HONG KONG.—The army from West Pakistan has created conditions in the smoking ruins of East Pakistan which will benefit Communist extremists.
But it will be some time before it becomes clear which of the various factions of Communists in East Pakistan will grow strongest in the guerrilla warfare there.
Moscow has endorsed one faction by letting it use the Soviet Communist party newspaper, Pravda, to denounce the president of Pakistan, General M. A. Yahya Khan.
Maoist element ignored
Another faction which has espoused Maoist ideas has been publicly ignored by Peking. The Chinese are backing Yahya Khan's use of the army to suppress the eastern region of Pakistan.
It seems premature to observers here to suspect secret Chinese support for East Pakistani guerrillas. But if the struggle goes on as long as many expect, China
might decide to take out private insurance against a guerrilla victory by giving p. The army, representing the minority of Pakistan's people in its western section, has been trying to crush the effort of the eastern majority to escape the west's domination. The army is reportedly winning the towns, but these can be illusory victories.
Much of the middle-class leadership of East Pakistan reportedly has been shot by the army. Some leaders, including Sheikh Mujibur Rahman, whose Awami League won 72.6 percent of the province's vote last December, are under arrest.
This has created a vacuum for Communist leaders to move into.
Tougher, harder men then Rahman's band of lawyers, the communist leaders have been conditioned by years of illegal activity for the kind of violent life now forced on East Pakistani nationalists.
Test of fitness
So the government's terrorism has given the Communists a chance to prove they can survive as the fittest for guerrilla warfare.
Bengal, the region divided in 1947 between East Pakistan and the Indian state of West Bengal, has a strong Communist tradition. At the time of partition an estimated 10,000 Communists were in the eastern part.

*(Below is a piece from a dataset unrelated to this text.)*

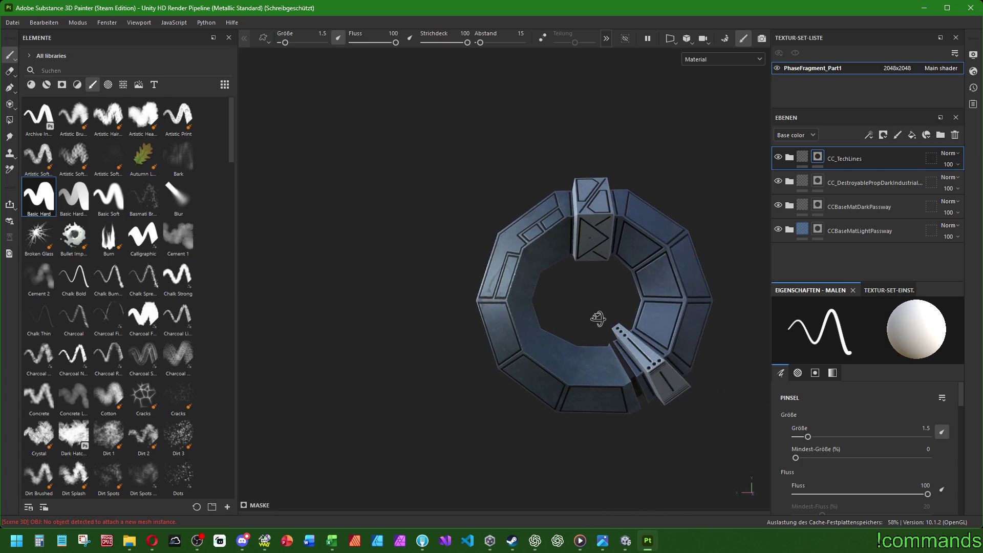
{"action": "left_click_drag", "start_coordinate": [601, 315], "coordinate": [608, 332], "text": "alt"}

Their party was banned, however, and some 3,000 of them were jailed in the first five years. Others went to India when Moslem-Hindu riots broke out in 1950. Some estimates are that only 3,000 Communists remained in East Pakistan, operating underground.
The public home for some of them became the National Awami party, headed by a radical peasant leader, Maulana Abdul Hamid Khan Bhashani. Bhashani, now 87 years old, sympathized with Mao Tse-tung's ideas of rural revolution, although not himself a Communist.
Communists divided
His Communist associates splintered into three or four factions. The main ones identifiable today are headed by Mohammed Toaha and Abdul Matin.
Toaha, a well-educated man in his 40s, appears at the moment to be the main Communist guerrilla leader. He was general secretary of the National Awami League until last May 30, when he broke with Bhashani. His chief aide, Abdul Huq, was general secretary of Bhashani's peasant movement, the Krishak Samiti.
An unidentified spokesman for the pro-Moscow Communist party of East Pakistan criticized these "Peking-ites" last year in the "World Marxist Review," a Soviet-controlled journal. There is no love lost among the various Communist factions.
Toaha seems, however, to have the support of the Naxalities, the Maoist-inspired Communist revolutionaries operating in the West Bengal state of India. They could provide a channel for weapons and knowledge of how to use them.
The Naxalites have been praised in the past by Peking. But the situation now in East Pakistan is awkward for the Chinese. They have strongly hacked Yahya Khan's government, which is their most important diplomatic friend in Asia.
The Soviets, on the other hand, have been critical of the bloodshed in East Pakistan. They have showed more concern about cementing a future friendship with the East Pakistanis than protecting their present ties to Yahya Khan.
Soviet President Nikolai V. Podgorny announced that the East Pakistani Communist party—which is illegal at home—was attending the recent party congress in Moscow. Then Pravda published the speech of the unidentified delegation head.
After praising the Soviet Union, the speaker thanked his hosts for their concern over "the massacre of thousands of unarmed, innocent people by the reactionary military government" of Pakistan.
The speech was stronger than anything the Soviet government had said, but not much stronger, and by publishing it in the newspaper of the party which controls that government the speech was officially endorsed.
The Kremlin might well hope that its supporters among East Pakistan's splintered Communists will assume leadership of the leftist forces fighting the army.
This seems doubtful, however. The Maoists are stronger at the moment. And they can get help across the Indian border, whereas pro-Moscow Indian Communists have little strength in West Bengal.